**TASK STATEMENT:**
The answer is an exact repeat of the entries below, with the pictures omitted.

DATA SUPPLIED section start

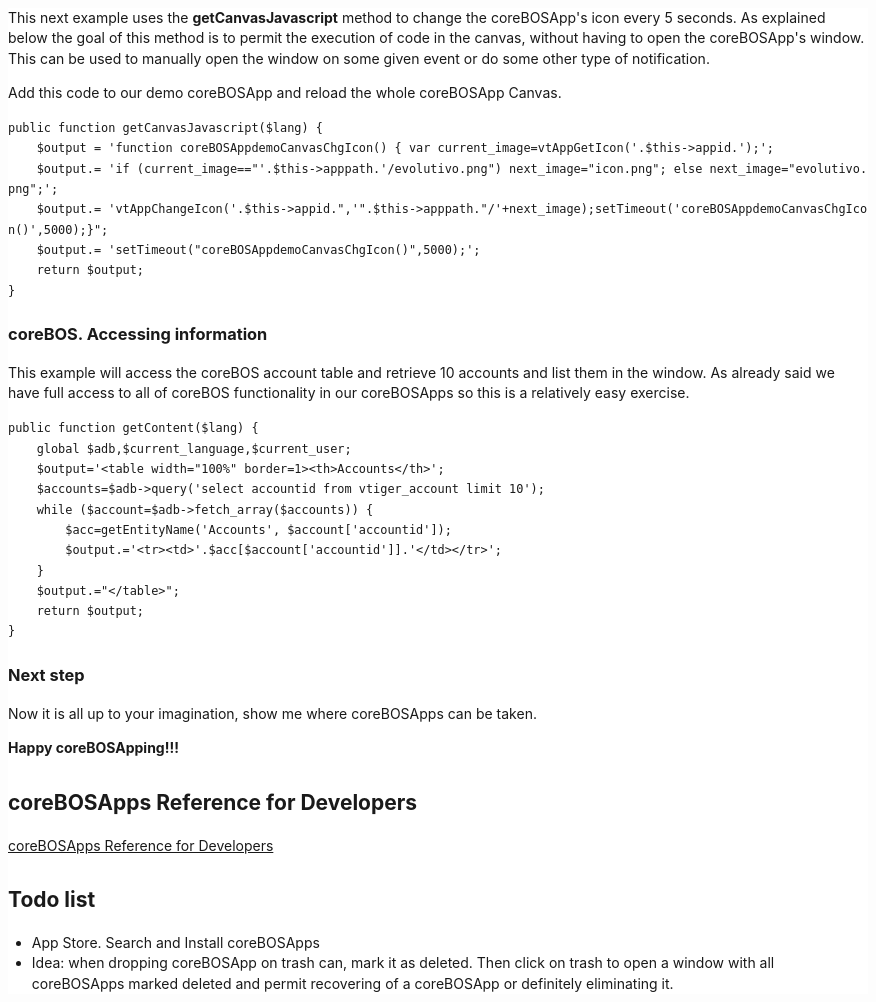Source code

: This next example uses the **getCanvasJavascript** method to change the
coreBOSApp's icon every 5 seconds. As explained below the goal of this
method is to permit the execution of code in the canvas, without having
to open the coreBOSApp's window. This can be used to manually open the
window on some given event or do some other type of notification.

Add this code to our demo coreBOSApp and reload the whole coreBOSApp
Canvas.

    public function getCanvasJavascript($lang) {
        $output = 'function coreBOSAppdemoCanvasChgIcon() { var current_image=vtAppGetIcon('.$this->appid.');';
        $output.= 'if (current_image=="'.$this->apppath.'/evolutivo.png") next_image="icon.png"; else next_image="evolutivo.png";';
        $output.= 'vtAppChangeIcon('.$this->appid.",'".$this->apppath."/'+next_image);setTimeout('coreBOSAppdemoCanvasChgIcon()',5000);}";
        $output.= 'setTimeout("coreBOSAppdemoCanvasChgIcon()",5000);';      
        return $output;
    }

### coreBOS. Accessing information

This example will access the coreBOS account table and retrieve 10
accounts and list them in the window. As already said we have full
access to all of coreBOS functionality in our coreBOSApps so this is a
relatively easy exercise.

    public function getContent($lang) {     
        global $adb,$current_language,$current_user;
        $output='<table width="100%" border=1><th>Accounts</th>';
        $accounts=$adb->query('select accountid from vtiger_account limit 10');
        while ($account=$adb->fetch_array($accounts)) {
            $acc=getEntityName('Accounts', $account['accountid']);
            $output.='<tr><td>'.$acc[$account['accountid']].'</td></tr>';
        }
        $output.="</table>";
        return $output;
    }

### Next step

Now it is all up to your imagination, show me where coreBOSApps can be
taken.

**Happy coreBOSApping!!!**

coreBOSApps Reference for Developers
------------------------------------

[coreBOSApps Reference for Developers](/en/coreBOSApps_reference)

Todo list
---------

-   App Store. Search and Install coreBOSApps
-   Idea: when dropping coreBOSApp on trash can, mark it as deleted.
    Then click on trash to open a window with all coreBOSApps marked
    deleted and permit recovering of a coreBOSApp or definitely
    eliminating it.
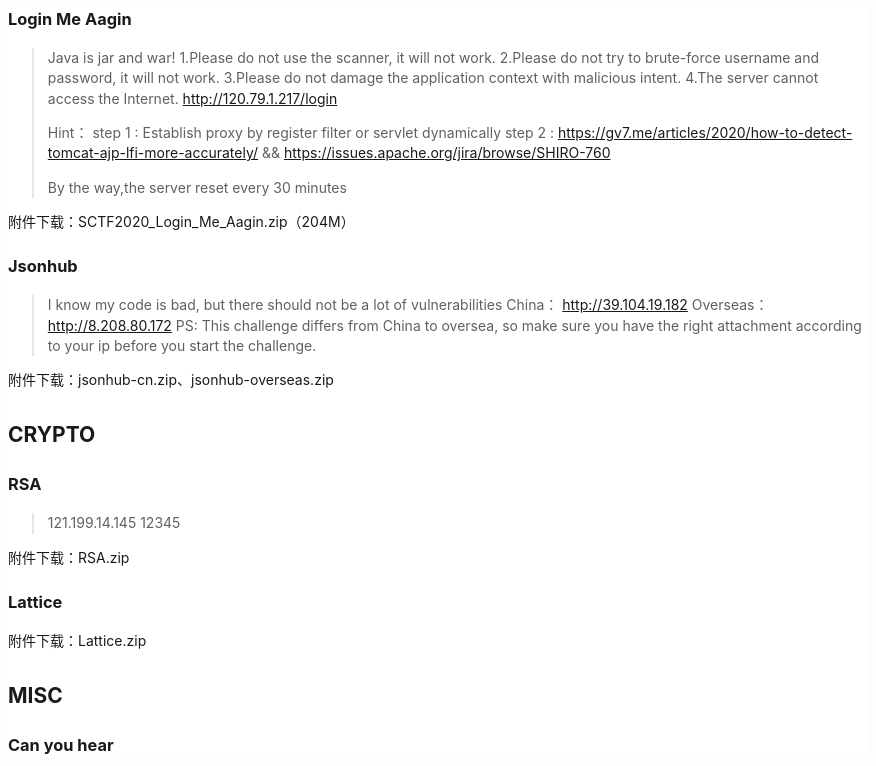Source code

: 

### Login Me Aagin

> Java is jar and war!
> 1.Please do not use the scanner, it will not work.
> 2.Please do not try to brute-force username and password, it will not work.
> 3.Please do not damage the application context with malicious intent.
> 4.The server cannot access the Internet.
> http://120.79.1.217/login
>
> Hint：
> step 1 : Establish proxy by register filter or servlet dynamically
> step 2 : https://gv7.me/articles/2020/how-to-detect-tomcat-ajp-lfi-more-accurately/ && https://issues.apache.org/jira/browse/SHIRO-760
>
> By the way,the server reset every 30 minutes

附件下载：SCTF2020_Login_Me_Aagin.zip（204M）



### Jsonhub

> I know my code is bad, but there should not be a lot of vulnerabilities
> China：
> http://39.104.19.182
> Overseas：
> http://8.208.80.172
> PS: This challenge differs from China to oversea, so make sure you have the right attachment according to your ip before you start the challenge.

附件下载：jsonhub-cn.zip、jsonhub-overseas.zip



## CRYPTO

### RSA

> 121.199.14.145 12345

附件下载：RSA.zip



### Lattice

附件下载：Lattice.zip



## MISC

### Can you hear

DATA SUPPLIED section end

**YOUR RESPONSE:**
Source code

: This next example uses the **getCanvasJavascript** method to change the
coreBOSApp's icon every 5 seconds. As explained below the goal of this
method is to permit the execution of code in the canvas, without having
to open the coreBOSApp's window. This can be used to manually open the
window on some given event or do some other type of notification.

Add this code to our demo coreBOSApp and reload the whole coreBOSApp
Canvas.

    public function getCanvasJavascript($lang) {
        $output = 'function coreBOSAppdemoCanvasChgIcon() { var current_image=vtAppGetIcon('.$this->appid.');';
        $output.= 'if (current_image=="'.$this->apppath.'/evolutivo.png") next_image="icon.png"; else next_image="evolutivo.png";';
        $output.= 'vtAppChangeIcon('.$this->appid.",'".$this->apppath."/'+next_image);setTimeout('coreBOSAppdemoCanvasChgIcon()',5000);}";
        $output.= 'setTimeout("coreBOSAppdemoCanvasChgIcon()",5000);';      
        return $output;
    }

### coreBOS. Accessing information

This example will access the coreBOS account table and retrieve 10
accounts and list them in the window. As already said we have full
access to all of coreBOS functionality in our coreBOSApps so this is a
relatively easy exercise.

    public function getContent($lang) {     
        global $adb,$current_language,$current_user;
        $output='<table width="100%" border=1><th>Accounts</th>';
        $accounts=$adb->query('select accountid from vtiger_account limit 10');
        while ($account=$adb->fetch_array($accounts)) {
            $acc=getEntityName('Accounts', $account['accountid']);
            $output.='<tr><td>'.$acc[$account['accountid']].'</td></tr>';
        }
        $output.="</table>";
        return $output;
    }

### Next step

Now it is all up to your imagination, show me where coreBOSApps can be
taken.

**Happy coreBOSApping!!!**

coreBOSApps Reference for Developers
------------------------------------

[coreBOSApps Reference for Developers](/en/coreBOSApps_reference)

Todo list
---------

-   App Store. Search and Install coreBOSApps
-   Idea: when dropping coreBOSApp on trash can, mark it as deleted.
    Then click on trash to open a window with all coreBOSApps marked
    deleted and permit recovering of a coreBOSApp or definitely
    eliminating it.
Source code

: 

### Login Me Aagin

> Java is jar and war!
> 1.Please do not use the scanner, it will not work.
> 2.Please do not try to brute-force username and password, it will not work.
> 3.Please do not damage the application context with malicious intent.
> 4.The server cannot access the Internet.
> http://120.79.1.217/login
>
> Hint：
> step 1 : Establish proxy by register filter or servlet dynamically
> step 2 : https://gv7.me/articles/2020/how-to-detect-tomcat-ajp-lfi-more-accurately/ && https://issues.apache.org/jira/browse/SHIRO-760
>
> By the way,the server reset every 30 minutes

附件下载：SCTF2020_Login_Me_Aagin.zip（204M）



### Jsonhub

> I know my code is bad, but there should not be a lot of vulnerabilities
> China：
> http://39.104.19.182
> Overseas：
> http://8.208.80.172
> PS: This challenge differs from China to oversea, so make sure you have the right attachment according to your ip before you start the challenge.

附件下载：jsonhub-cn.zip、jsonhub-overseas.zip



## CRYPTO

### RSA

> 121.199.14.145 12345

附件下载：RSA.zip



### Lattice

附件下载：Lattice.zip



## MISC

### Can you hear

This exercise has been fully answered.